TEMPO.CO, Jakarta - Menteri Hak Asasi Manusia Natalius Pigai mempersilakan Gubernur Jawa Barat Dedi Mulyadi mengirim anak ke barak militer untuk pendidikan karakter. Syaratnya, anak-anak yang dinilai bermasalah itu tidak boleh dicubit atau dipukul.
Pigai menilai cubitan dan pukulan adalah bentuk corporal punishment atau hukuman fisik. Metode tersebut, kata Pigai, merupakan cara-cara lama yang tidak sesuai dengan perkembangan zaman.
"Cubit telinga, dia pukul, atau pukul kakinya supaya kami disiplin, itu namanya corporal punishment," kata Pigai di Kantor Kementerian HAM, Jakarta Selatan pada Selasa, 6 Mei 2025.
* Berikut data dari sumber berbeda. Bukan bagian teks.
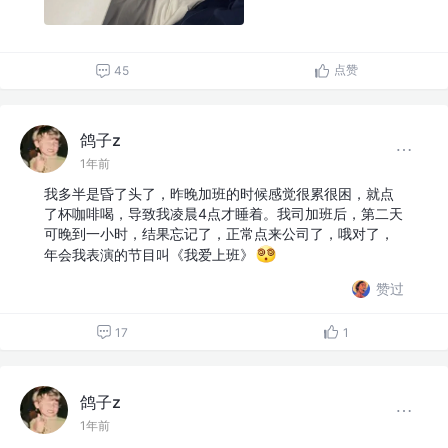
点赞
45
鸽子z
1年前
我多半是昏了头了，昨晚加班的时候感觉很累很困，就点
了杯咖啡喝，导致我凌晨4点才睡着。我司加班后，第二天
可晚到一小时，结果忘记了，正常点来公司了，哦对了，
年会我表演的节目叫《我爱上班》
赞过
17
1
鸽子z
1年前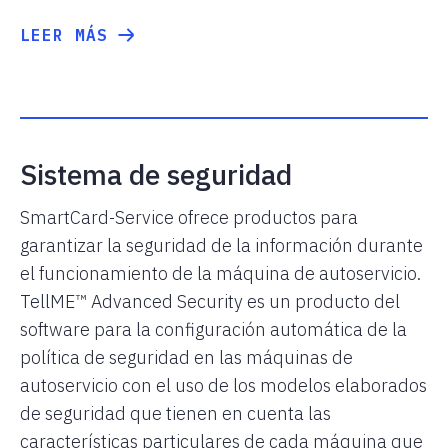
LEER MÁS
Sistema de seguridad
SmartCard-Service ofrece productos para
garantizar la seguridad de la información durante
el funcionamiento de la máquina de autoservicio.
TellME™ Advanced Security es un producto del
software para la configuración automática de la
política de seguridad en las máquinas de
autoservicio con el uso de los modelos elaborados
de seguridad que tienen en cuenta las
características particulares de cada máquina que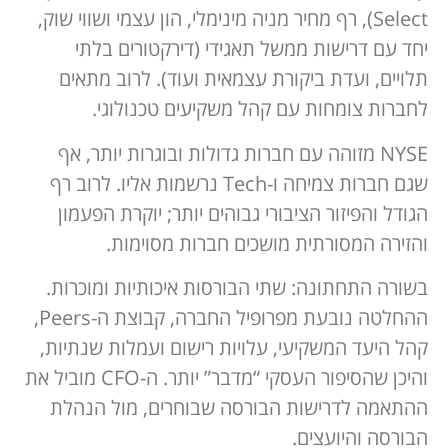
Select), רף מחיר מניה מינימלי, הון עצמי ושווי שוק,
יחד עם דרישות ממשל תאגידי (דירקטורים בלתי
תלויים, ועדת ביקורת עצמאית ועוד). לרוב מתאים
לחברות צומחות עם קהל משקיעים טכנולוגי.
NYSE מזוהה עם חברות גדולות ובוגרות יותר, אף
שגם חברות צמיחה ו-Tech נרשמות אליו. לרוב רף
הגודל והפיזור הציבורי גבוהים יותר; יוקרת הפעמון
והזירה המסורתית מושכים חברות מסוימות.
בשורה התחתונה: שתי הבורסות איכותיות ומוכרות.
ההחלטה נובעת מפרופיל החברה, קבוצת ה-Peers,
קהל היעד המשקיעי, עלויות רישום ועמלות שנתיות,
והיכן שהסיפור העסקי “מדבר” יותר. ה-CFO מוביל את
ההתאמה לדרישות הבורסה שבוחרים, מול הנהלת
הבורסה והיועצים.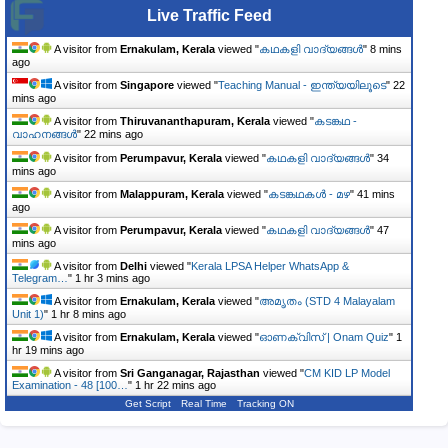
Live Traffic Feed
A visitor from
Ernakulam, Kerala
viewed "
കഥകളി വാദ്യങ്ങൾ
"
8 mins
ago
A visitor from
Singapore
viewed "
Teaching Manual - ഇന്ത്യയിലൂടെ
"
22
mins ago
A visitor from
Thiruvananthapuram, Kerala
viewed "
കടങ്കഥ -
വാഹനങ്ങൾ
"
22 mins ago
A visitor from
Perumpavur, Kerala
viewed "
കഥകളി വാദ്യങ്ങൾ
"
34
mins ago
A visitor from
Malappuram, Kerala
viewed "
കടങ്കഥകൾ - മഴ
"
41 mins
ago
A visitor from
Perumpavur, Kerala
viewed "
കഥകളി വാദ്യങ്ങൾ
"
47
mins ago
A visitor from
Delhi
viewed "
Kerala LPSA Helper WhatsApp &
Telegram…
"
1 hr 3 mins ago
A visitor from
Ernakulam, Kerala
viewed "
അമൃതം (STD 4 Malayalam
Unit 1)
"
1 hr 8 mins ago
A visitor from
Ernakulam, Kerala
viewed "
ഓണക്വിസ് | Onam Quiz
"
1
hr 19 mins ago
A visitor from
Sri Ganganagar, Rajasthan
viewed "
CM KID LP Model
Examination - 48 [100…
"
1 hr 22 mins ago
Get Script
Real Time
Tracking ON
Baca berita dengan sedikit iklan, klik di sini
Menurut Pigai, hukuman fisik bertentangan dengan HAM. Maka dari itu, dia berujar siswa yang dikirim ke barak tidak boleh mendapat corporal punishment agar tidak bermasalah secara prinsip.
Meski begitu, Pigai mengklaim kebijakan Dedi Mulyadi tidak mengandung aspek hukuman fisik. Dia yakin pengiriman anak ke barak di Jawa Barat berorientasi kepada pembentukan disiplin, mental, dan karakter. "Maka tidak melanggar HAM dan kami mendukung pemerintah Jawa Barat itu," ucap mantan komisioner Komisi Nasional HAM itu.
Meski begitu, Pigai tidak menjawab tegas saat ditanya mengenai pengawasan yang akan dilakukan oleh Kementerian HAM atas program pendidikan di barak. Pigai hanya menyebut pemerintah akan mengawasi dan memberikan usulan yang baik kepada pelaksanaan kebijakan tersebut.
Rencana Dedi Mulyadi mengenai pendidikan karakter ala militer bagi siswa yang dinilai bermasalah mulai berlangsung sejak Kamis, 1 Mei 2025. Purwakarta dan Bandung menjadi dua wilayah pertama yang menjalankan program pembinaan karakter semi-militer yang melibatkan TNI itu.
Sedikitnya 69 pelajar sudah dikirim ke barak militer. Dedi Mulyadi mengatakan kriteria anak yang disertakan dalam pendidikan semi-militer tersebut dimulai dari jenjang sekolah menengah pertama.
Ketua Komisi Nasional Hak Asasi Manusia Atnike Nova Sigiro merespons rencana Dedi Mulyadi mengirim anak bermasalah ke barak TNI. Atnike mengharapkan Dedi meninjau ulang wacana tersebut. “Sebetulnya itu bukan kewenangan TNI untuk melakukan edukasi, civil education,” kata Atnike ditemui usai acara di kantor Komnas HAM, kawasan Menteng, Jakarta Pusat, pada Jumat, 2 Mei 2025.